[Records excerpted from a collection]
—————
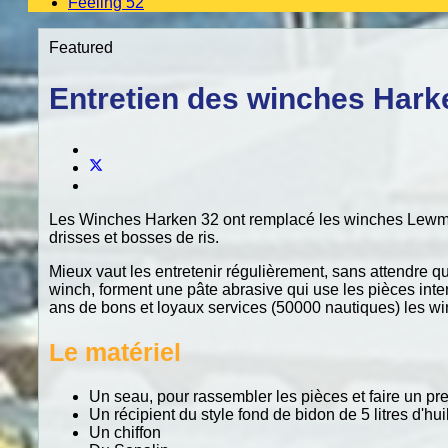
Feeling 52
Featured
Entretien des winches Hark
Les Winches Harken 32 ont remplacé les winches Lewmar s
drisses et bosses de ris.
Mieux vaut les entretenir régulièrement, sans attendre qu'i
winch, forment une pâte abrasive qui use les pièces inter
ans de bons et loyaux services (50000 nautiques) les wi
Le matériel
Un seau, pour rassembler les pièces et faire un pr
Un récipient du style fond de bidon de 5 litres d'hu
Un chiffon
—————
*Problem requirements*:
How many lines of the listing above contain the string "pièces"? Case counts; reply with the number alone.

*Finished task*:
2